しかし、どうにも説明的なセリフが目立ち、一目でセットとわかる平面的な映像も多く、「肌感覚」を揺さぶる要素が不十分。ドラマ世界にどっぷり引き込まれるというより、一歩離れて冷めて見ている自分がいた。注目のドラマだっただけに少し残念。
それに対して、8月に放送されたいくつかの映像が、「劇的な」印象を私の中に残した。
一つが8月6日に放送されたNHKスペシャル『きのこ雲の下で何が起きていたのか』。
原爆が投下され、3000度の熱で焼き尽くされた広島。街角で何が起こったのか。その地にいた人は、いったいどんな様子だったのか。熱で「壊滅」した直後の様子は、70年たった今も、多くの日本人にリアルに伝わってはいない。
「その時」を撮影した写真が、2枚残る。
世界中でたった2枚しかないモノクロ写真。爆弾投下から3時間、爆心地から2キロの「御幸橋」で撮られたものだという。
ちりちりに灼けてまるでアフロヘアのように膨らんだ髪の毛の、セーラー服の少女。破けたズボン、焦げた服で路上に横たわる人。座り込む人。50人ほどの人たちが映る。
その写真が、テレビ画面の中で動き出した。静止画が、動画になったのだ。黒く焦げた赤ん坊を抱いた少女の手が、前後に揺れ始め、「起きて起きて」と細い声が響く。
ヤケドをした脛や足首を繰り返しさするようにして、手で油を塗り込む人。両手を突き出して歩く人。熱で皮膚が裂けてめくれ指先からだらんと垂れ落ちている。茶色のぞうきんを指先からぶら下げているように見える。
写真を見た時は、「ずいぶん昔のこと」のように古めかしく感じた。遠い時のむこうに見えた。しかし、それが動き出すとたちまち目が吸い付けられ、画面に釘付けになった。
「今目の前で起こっていること」のように生々しくなった。人の「気配」を感じた。

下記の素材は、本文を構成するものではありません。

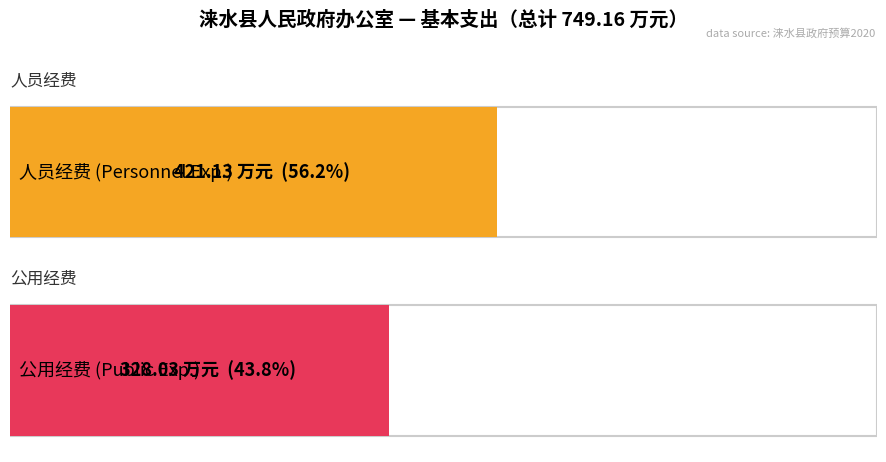

Is it true that 人员经费 equals 1.2 at 对个人和家庭的补助?

False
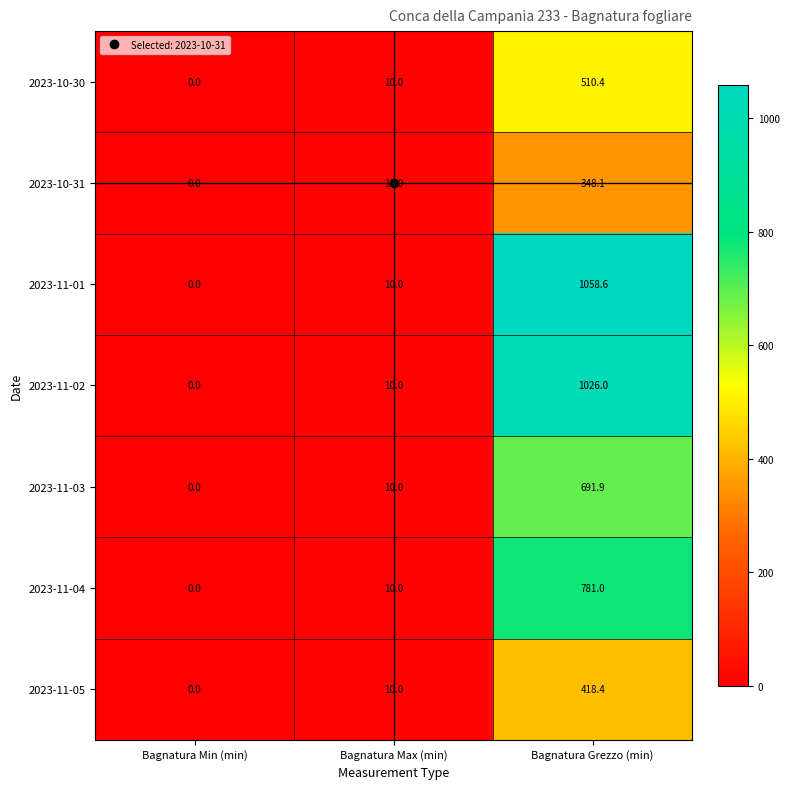

Which series has the widest spread of values?

2023-11-01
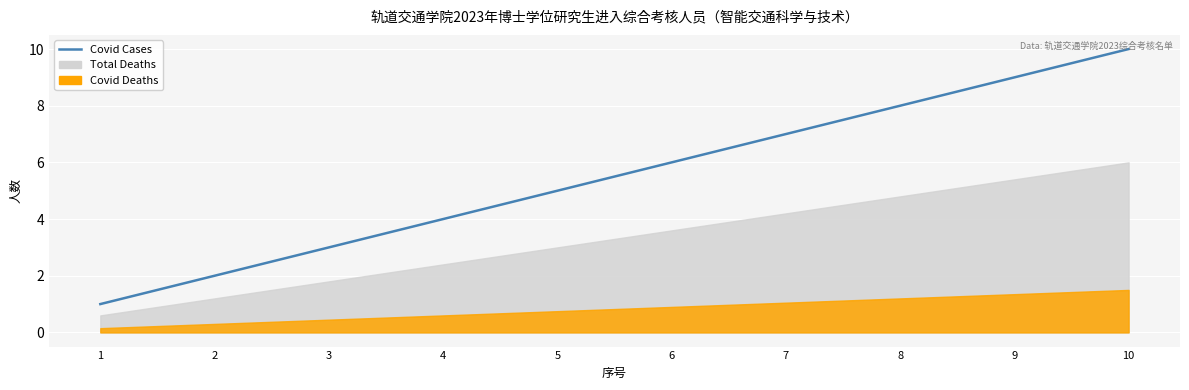

Rank the categories by value from highest to lowest.

10, 9, 8, 7, 6, 5, 4, 3, 2, 1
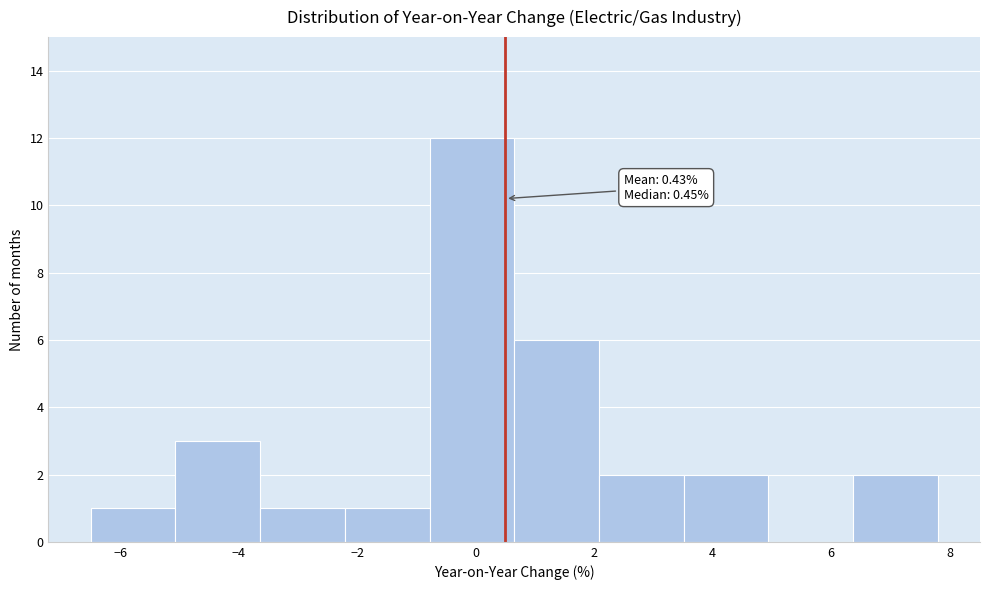

Over which range of the x-axis is the bar tallest?

-0.8 to 0.6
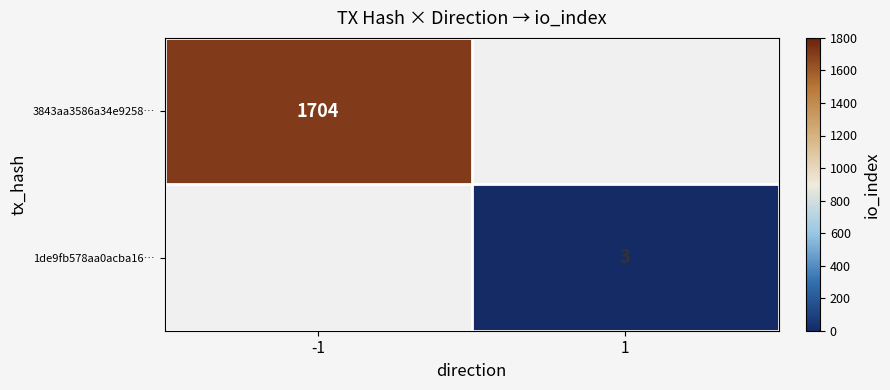

The 1de9fb578aa0acba16… series shows 1 at 1. True or false?

False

もし自分の皮膚だったら、と思うと、「激しい痛み」が伝わってくるようだ。
この「動画」は、いったいどのように作られたのか。
NHKのスタッフが2枚のモノクロ写真をもとにして、御幸橋にいた人、そこを通った31人の生存者を尋ね歩き、目撃した光景について証言を聞き取ったという。写真はデジタル技術で不鮮明な部分をクリアに加工された上、皮膚科医や時代考証の専門家による検証を踏まえ、皮膚の色などを追加し、フランス公共放送F5との国際共同制作によって写真をベースとした精巧なCGとなった。
色彩が加わり動きが加わると、風景は突如、リアルになる。たとえ擬似体験ではあっても、見ている人の皮膚感覚を通して被爆地の状況が伝わる。「動画」の力はとてつもなく大きい。そう実感した。